- Action item -
A word-for-word transcript of the closing lines is required: from the one with "nor_gate o2(b,b,w2);" through the final line of the data.

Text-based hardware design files
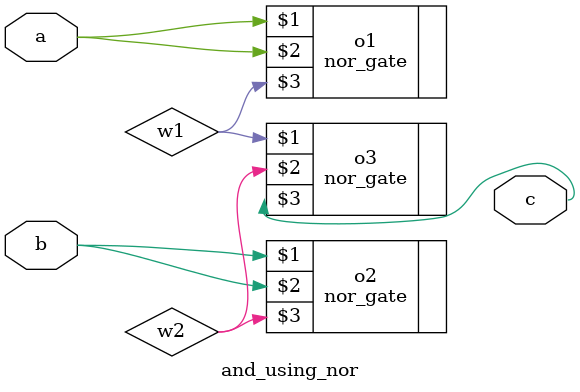
<source format=v>
`include "nor_gate.v"
module and_using_nor(a,b,c);
input a,b;
output c;
wire w1,w2;
nor_gate o1(a,a,w1);
nor_gate o2(b,b,w2);
nor_gate o3(w1,w2,c);

endmodule
</source>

- Response area -
nor_gate o2(b,b,w2);
nor_gate o3(w1,w2,c);

endmodule
</source>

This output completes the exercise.